Employers covered by the Oklahoma Minimum Wage Act include:

  • any individual, partnership, association, corporation, business trust, or any person or group of persons, hiring more than 10 full-time employees or equivalent at any one location or place of business;
  • employers that have less than the equivalent of 10 full-time employees at any one location or place of business and that do a gross business of more than $100,000 annually;
  • employers that are subject to the federal Fair Labor Standards Act and that are paying the minimum wage under the act; and
  • employers of employees who are exempt from the Oklahoma Minimum Wage Act (Okla. Stat. tit. 40 § 197.4 (d)).  

What are the rules applicable to final pay and deductions from wages?

Under Oklahoma state law, an employer cannot deduct any amount from an employee's wages, unless legislation or a court order mandates such, or unless the deduction is made pursuant to Section 380:30-1-7 of the Oklahoma Administrative Code. It is permissible for an employer and employee to voluntarily enter into a payroll deduction agreement, including deductions in order to:

  • allow the employee to repay a loan or advance that the employer made to the employee during the course of, and within the scope of, employment or to allow for recovery of payroll overpayment;
  • compensate the employer for the value of the employer's merchandise or uniforms purchased by the employee;
  • provide payment for medical, accident, disability, or retirement benefits, or insurance premiums, not including workers' compensation or unemployment;
  • provide for contributions to a deferred compensation plan or other investment plan provided by the employer as a benefit to the employee; and
  • compensate the employer for breakage or loss of merchandise, inventory shortage, or cash shortage caused by the employee, where the employee was the sole party responsible for the cash or items damaged or lost at the time the damage or loss occurred.

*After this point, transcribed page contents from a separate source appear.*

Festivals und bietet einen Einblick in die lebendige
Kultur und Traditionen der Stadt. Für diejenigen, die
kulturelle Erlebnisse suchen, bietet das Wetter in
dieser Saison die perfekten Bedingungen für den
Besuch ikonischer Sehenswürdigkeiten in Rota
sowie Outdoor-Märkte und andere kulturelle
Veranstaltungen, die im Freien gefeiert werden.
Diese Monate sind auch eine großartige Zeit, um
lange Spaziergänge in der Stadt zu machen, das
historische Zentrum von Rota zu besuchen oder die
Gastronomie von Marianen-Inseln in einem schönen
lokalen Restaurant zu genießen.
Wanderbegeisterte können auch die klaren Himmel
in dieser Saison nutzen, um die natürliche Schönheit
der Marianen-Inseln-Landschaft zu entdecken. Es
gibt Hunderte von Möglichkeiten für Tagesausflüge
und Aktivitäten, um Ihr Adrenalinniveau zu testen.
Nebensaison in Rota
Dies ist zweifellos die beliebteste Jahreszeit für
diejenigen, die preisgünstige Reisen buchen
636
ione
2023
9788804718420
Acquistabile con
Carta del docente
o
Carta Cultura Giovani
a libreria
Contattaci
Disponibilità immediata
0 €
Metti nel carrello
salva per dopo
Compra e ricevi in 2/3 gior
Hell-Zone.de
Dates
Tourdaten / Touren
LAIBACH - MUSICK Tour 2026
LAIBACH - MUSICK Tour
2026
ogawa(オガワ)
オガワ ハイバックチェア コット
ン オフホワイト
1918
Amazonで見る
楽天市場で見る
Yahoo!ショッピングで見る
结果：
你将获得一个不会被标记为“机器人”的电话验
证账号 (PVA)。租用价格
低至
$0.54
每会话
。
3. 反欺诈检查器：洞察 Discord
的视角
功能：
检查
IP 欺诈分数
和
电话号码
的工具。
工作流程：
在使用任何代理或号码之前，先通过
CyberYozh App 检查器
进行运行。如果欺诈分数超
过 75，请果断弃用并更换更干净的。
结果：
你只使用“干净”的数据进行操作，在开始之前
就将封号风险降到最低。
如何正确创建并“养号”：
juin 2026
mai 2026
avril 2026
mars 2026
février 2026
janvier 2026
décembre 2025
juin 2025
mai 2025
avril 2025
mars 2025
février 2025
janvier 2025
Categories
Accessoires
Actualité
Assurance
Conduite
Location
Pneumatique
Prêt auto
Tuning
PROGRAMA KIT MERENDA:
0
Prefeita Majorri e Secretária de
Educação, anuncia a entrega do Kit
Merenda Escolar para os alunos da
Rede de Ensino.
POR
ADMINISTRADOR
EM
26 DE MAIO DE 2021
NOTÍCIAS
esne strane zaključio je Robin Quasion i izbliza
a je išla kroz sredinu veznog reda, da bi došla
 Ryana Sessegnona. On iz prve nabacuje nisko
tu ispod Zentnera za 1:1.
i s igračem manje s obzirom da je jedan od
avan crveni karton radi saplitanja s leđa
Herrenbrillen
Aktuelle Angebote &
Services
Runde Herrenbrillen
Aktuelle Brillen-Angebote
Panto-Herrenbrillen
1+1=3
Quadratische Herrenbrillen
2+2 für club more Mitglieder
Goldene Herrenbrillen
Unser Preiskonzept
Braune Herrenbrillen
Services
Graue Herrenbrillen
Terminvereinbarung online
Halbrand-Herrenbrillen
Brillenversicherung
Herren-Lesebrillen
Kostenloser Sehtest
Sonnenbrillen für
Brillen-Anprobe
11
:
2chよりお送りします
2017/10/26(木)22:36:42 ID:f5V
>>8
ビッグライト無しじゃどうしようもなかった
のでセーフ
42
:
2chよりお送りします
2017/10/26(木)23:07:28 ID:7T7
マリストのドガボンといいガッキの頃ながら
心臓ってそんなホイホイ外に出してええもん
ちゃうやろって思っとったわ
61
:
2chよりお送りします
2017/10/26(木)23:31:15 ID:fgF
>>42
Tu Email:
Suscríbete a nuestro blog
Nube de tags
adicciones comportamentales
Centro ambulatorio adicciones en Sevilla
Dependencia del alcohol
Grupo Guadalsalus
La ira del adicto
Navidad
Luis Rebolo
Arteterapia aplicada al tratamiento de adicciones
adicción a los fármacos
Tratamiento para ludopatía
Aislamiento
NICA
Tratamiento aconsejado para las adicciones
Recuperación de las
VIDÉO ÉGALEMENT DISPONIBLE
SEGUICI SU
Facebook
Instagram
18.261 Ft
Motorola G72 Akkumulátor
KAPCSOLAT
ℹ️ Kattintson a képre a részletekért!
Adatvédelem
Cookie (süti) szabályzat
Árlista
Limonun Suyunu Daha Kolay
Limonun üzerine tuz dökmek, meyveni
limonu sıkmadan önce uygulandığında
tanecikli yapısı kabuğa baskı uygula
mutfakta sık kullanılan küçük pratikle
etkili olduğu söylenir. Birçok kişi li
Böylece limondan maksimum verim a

Payroll deduction agreements must be in writing and signed by the employee before any deduction authorized by such agreement is taken. 

Hours and overtime
What are the requirements for meal and rest breaks?

Oklahoma law does not require private employers to provide meal or rest breaks to employees.   

What are the maximum hour rules?

Oklahoma has recognized that payment of overtime is a matter of federal law, and thus the Oklahoma Department of Labor has adopted the U.S. Department of Labor regulations, as published in the Code of Federal Regulations and the Interpretive Bulletins relating thereto, in determining overtime claims.

How should overtime be calculated?

Oklahoma has recognized that payment of overtime is a matter of federal law, and thus the Oklahoma Department of Labor has adopted the U.S. Department of Labor regulations, as published in the Code of Federal Regulations and the Interpretive Bulletins relating thereto.

What exemptions are there from overtime?

Oklahoma has recognized that payment of overtime is a matter of federal law, and thus the Oklahoma Department of Labor has adopted the U.S. Department of Labor regulations, as published in the Code of Federal Regulations and the Interpretive Bulletins relating thereto.

Record keeping
What payroll and payment records must be maintained?

Employers are required to provide employees with a brief itemized statement of all deductions from the wage payment whenever wages are paid.